Exercise requirements :: Transcribe the data exactly.

Dataset entries ::
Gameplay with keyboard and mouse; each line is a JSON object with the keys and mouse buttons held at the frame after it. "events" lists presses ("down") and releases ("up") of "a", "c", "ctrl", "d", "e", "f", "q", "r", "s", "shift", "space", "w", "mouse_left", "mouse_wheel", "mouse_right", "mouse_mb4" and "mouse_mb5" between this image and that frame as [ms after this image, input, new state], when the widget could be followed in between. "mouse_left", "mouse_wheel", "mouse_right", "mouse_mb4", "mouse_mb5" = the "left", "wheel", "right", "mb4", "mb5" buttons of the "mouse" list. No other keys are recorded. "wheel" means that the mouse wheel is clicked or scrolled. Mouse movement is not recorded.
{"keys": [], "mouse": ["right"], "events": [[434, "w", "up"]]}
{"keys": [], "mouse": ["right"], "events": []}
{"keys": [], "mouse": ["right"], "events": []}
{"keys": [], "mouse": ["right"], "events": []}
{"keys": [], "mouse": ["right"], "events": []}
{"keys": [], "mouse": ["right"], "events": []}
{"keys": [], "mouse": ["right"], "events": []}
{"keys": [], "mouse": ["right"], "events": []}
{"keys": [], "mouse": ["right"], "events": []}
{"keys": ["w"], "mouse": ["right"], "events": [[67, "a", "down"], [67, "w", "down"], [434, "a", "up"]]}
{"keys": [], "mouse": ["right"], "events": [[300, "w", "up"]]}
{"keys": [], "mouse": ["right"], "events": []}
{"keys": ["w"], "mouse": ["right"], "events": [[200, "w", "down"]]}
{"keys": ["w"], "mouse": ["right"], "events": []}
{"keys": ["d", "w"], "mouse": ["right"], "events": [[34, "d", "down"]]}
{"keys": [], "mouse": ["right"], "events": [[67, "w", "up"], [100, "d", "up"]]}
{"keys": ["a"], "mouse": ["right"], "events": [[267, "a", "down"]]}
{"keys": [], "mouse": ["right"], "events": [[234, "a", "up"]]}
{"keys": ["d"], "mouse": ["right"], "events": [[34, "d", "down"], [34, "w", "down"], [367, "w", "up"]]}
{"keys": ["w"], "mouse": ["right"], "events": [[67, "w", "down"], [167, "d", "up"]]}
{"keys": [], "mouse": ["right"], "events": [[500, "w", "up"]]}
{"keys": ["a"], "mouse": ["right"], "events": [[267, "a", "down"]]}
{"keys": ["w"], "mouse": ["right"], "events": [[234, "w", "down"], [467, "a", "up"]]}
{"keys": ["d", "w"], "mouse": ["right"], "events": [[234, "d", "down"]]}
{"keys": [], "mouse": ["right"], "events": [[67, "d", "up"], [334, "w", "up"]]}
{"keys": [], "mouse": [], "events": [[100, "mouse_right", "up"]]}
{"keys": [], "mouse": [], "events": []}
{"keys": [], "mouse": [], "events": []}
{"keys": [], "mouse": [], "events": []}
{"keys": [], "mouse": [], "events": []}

Written response ::
Gameplay with keyboard and mouse; each line is a JSON object with the keys and mouse buttons held at the frame after it. "events" lists presses ("down") and releases ("up") of "a", "c", "ctrl", "d", "e", "f", "q", "r", "s", "shift", "space", "w", "mouse_left", "mouse_wheel", "mouse_right", "mouse_mb4" and "mouse_mb5" between this image and that frame as [ms after this image, input, new state], when the widget could be followed in between. "mouse_left", "mouse_wheel", "mouse_right", "mouse_mb4", "mouse_mb5" = the "left", "wheel", "right", "mb4", "mb5" buttons of the "mouse" list. No other keys are recorded. "wheel" means that the mouse wheel is clicked or scrolled. Mouse movement is not recorded.
{"keys": [], "mouse": ["right"], "events": [[434, "w", "up"]]}
{"keys": [], "mouse": ["right"], "events": []}
{"keys": [], "mouse": ["right"], "events": []}
{"keys": [], "mouse": ["right"], "events": []}
{"keys": [], "mouse": ["right"], "events": []}
{"keys": [], "mouse": ["right"], "events": []}
{"keys": [], "mouse": ["right"], "events": []}
{"keys": [], "mouse": ["right"], "events": []}
{"keys": [], "mouse": ["right"], "events": []}
{"keys": ["w"], "mouse": ["right"], "events": [[67, "a", "down"], [67, "w", "down"], [434, "a", "up"]]}
{"keys": [], "mouse": ["right"], "events": [[300, "w", "up"]]}
{"keys": [], "mouse": ["right"], "events": []}
{"keys": ["w"], "mouse": ["right"], "events": [[200, "w", "down"]]}
{"keys": ["w"], "mouse": ["right"], "events": []}
{"keys": ["d", "w"], "mouse": ["right"], "events": [[34, "d", "down"]]}
{"keys": [], "mouse": ["right"], "events": [[67, "w", "up"], [100, "d", "up"]]}
{"keys": ["a"], "mouse": ["right"], "events": [[267, "a", "down"]]}
{"keys": [], "mouse": ["right"], "events": [[234, "a", "up"]]}
{"keys": ["d"], "mouse": ["right"], "events": [[34, "d", "down"], [34, "w", "down"], [367, "w", "up"]]}
{"keys": ["w"], "mouse": ["right"], "events": [[67, "w", "down"], [167, "d", "up"]]}
{"keys": [], "mouse": ["right"], "events": [[500, "w", "up"]]}
{"keys": ["a"], "mouse": ["right"], "events": [[267, "a", "down"]]}
{"keys": ["w"], "mouse": ["right"], "events": [[234, "w", "down"], [467, "a", "up"]]}
{"keys": ["d", "w"], "mouse": ["right"], "events": [[234, "d", "down"]]}
{"keys": [], "mouse": ["right"], "events": [[67, "d", "up"], [334, "w", "up"]]}
{"keys": [], "mouse": [], "events": [[100, "mouse_right", "up"]]}
{"keys": [], "mouse": [], "events": []}
{"keys": [], "mouse": [], "events": []}
{"keys": [], "mouse": [], "events": []}
{"keys": [], "mouse": [], "events": []}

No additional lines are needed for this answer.